## Data

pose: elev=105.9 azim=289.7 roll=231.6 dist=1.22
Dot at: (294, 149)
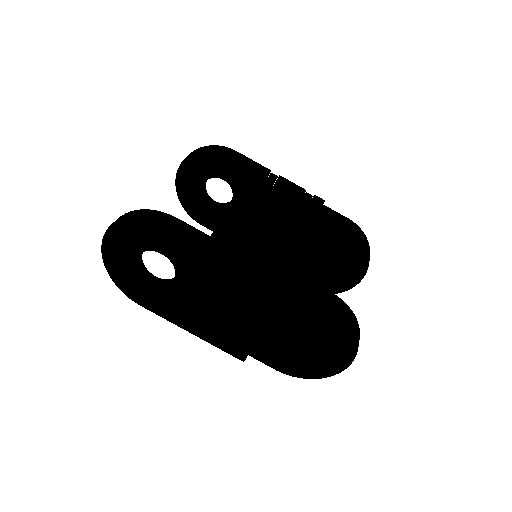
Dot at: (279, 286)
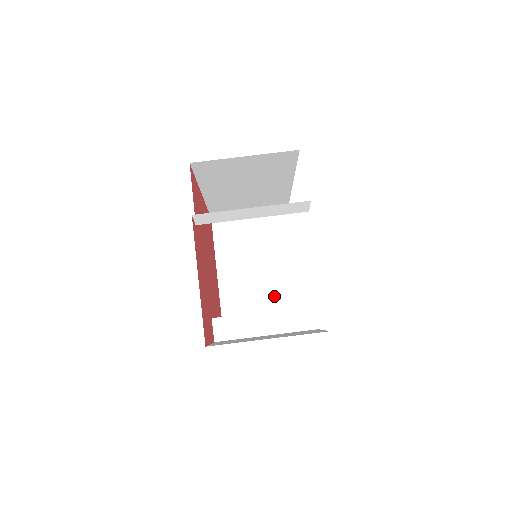
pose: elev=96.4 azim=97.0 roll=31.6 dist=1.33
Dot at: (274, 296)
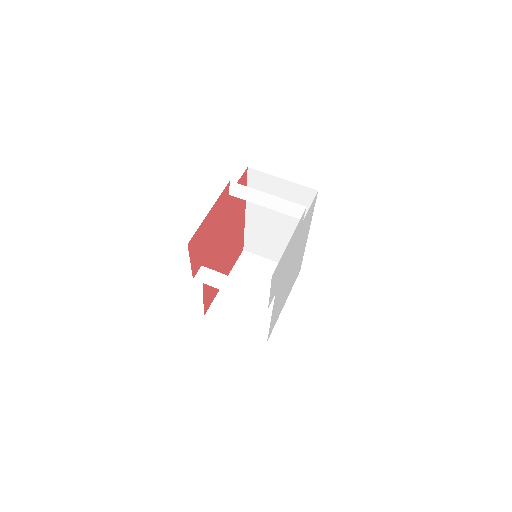
Dot at: (254, 317)
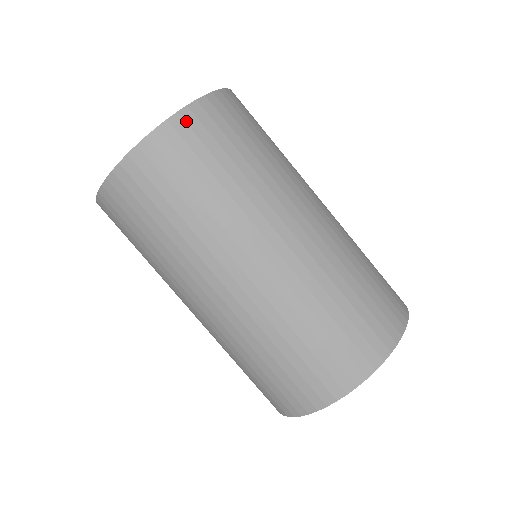
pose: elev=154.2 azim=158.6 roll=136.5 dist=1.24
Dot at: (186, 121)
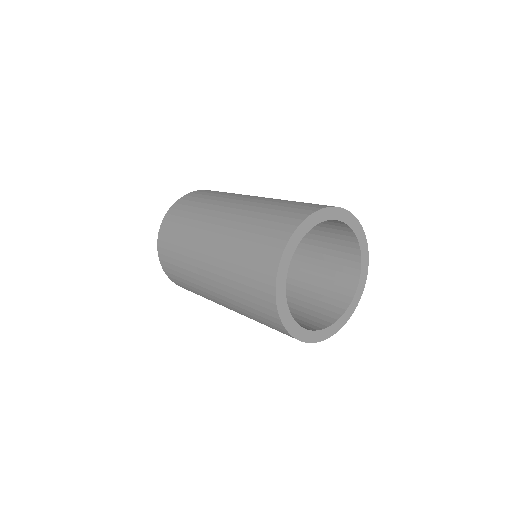
Dot at: (194, 193)
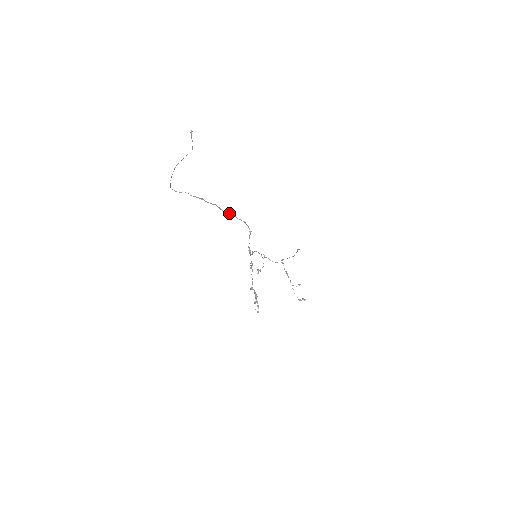
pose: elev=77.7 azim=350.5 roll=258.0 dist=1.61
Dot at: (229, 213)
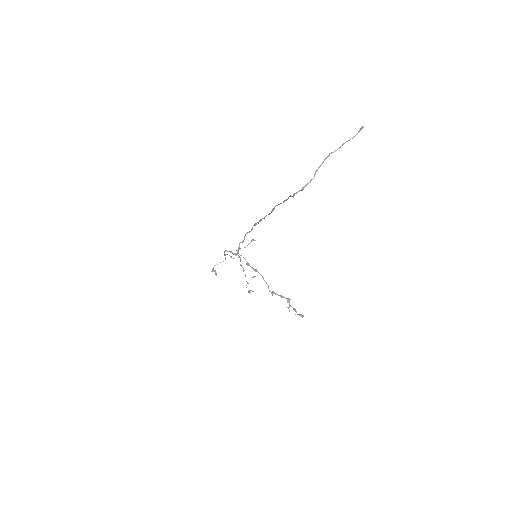
Dot at: (270, 213)
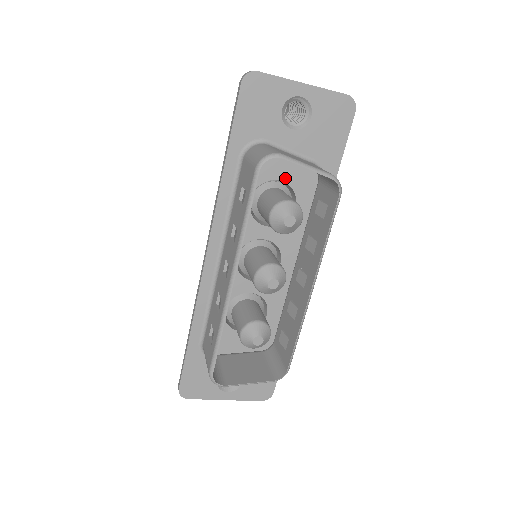
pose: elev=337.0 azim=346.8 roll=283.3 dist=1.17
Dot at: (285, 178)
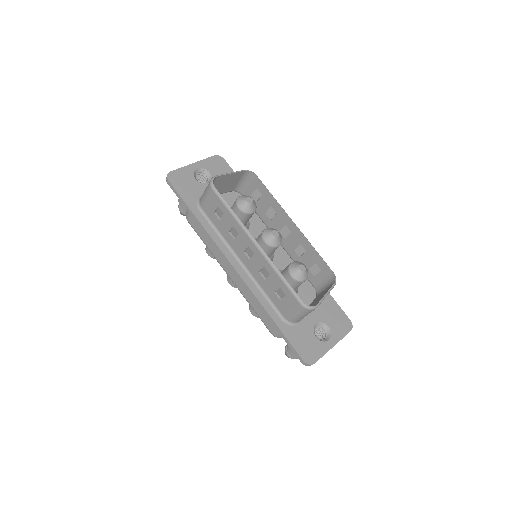
Dot at: occluded
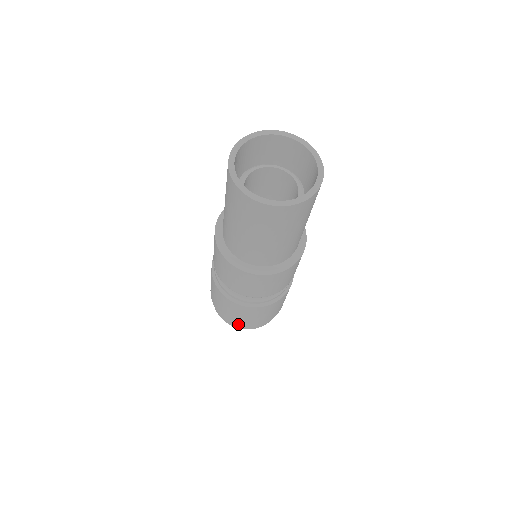
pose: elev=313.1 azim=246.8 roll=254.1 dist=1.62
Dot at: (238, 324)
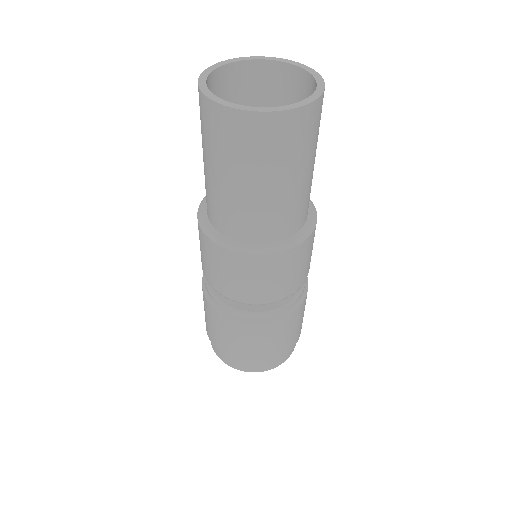
Dot at: (235, 359)
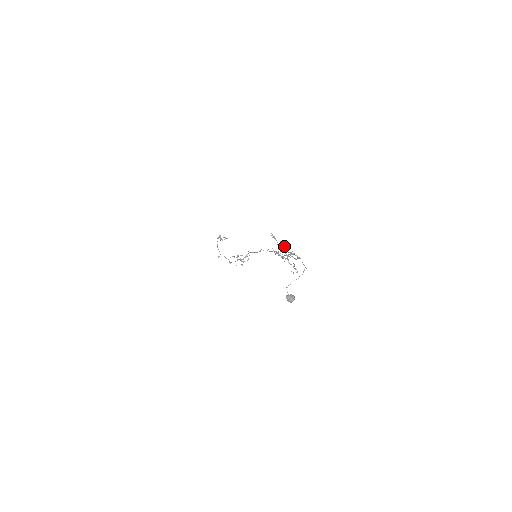
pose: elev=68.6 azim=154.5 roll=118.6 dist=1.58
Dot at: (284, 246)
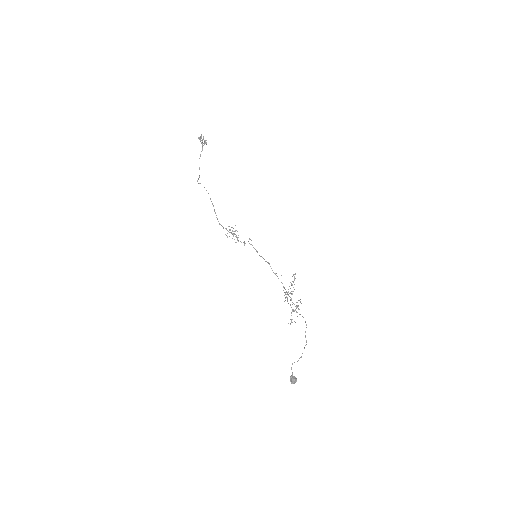
Dot at: occluded
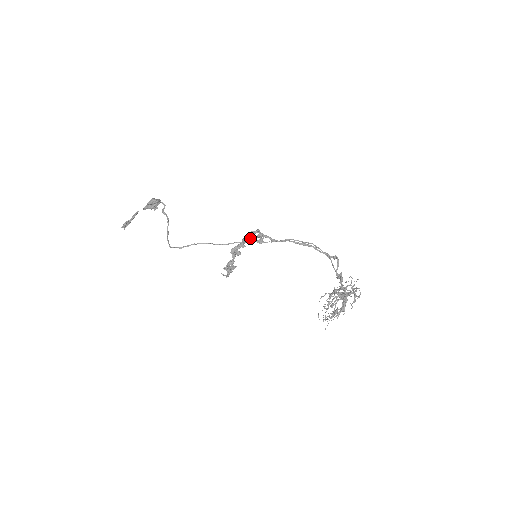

## Problem details
Reproduce every line of the records above word for word, leaving out the pictures.

## Expected answer
pose: elev=105.9 azim=289.7 roll=231.6 dist=1.22
Dot at: (294, 149)
Dot at: (279, 286)
pose: elev=96.4 azim=97.0 roll=31.6 dist=1.33
Dot at: (274, 296)
Dot at: (254, 317)
pose: elev=154.2 azim=158.6 roll=136.5 dist=1.24
Dot at: (186, 121)
Dot at: (194, 193)
pose: elev=77.7 azim=350.5 roll=258.0 dist=1.61
Dot at: (229, 213)
Dot at: (270, 213)
pose: elev=337.0 azim=346.8 roll=283.3 dist=1.17
Dot at: (285, 178)
Dot at: occluded
pose: elev=313.1 azim=246.8 roll=254.1 dist=1.62
Dot at: (238, 324)
Dot at: (235, 359)
pose: elev=68.6 azim=154.5 roll=118.6 dist=1.58
Dot at: (284, 246)
Dot at: occluded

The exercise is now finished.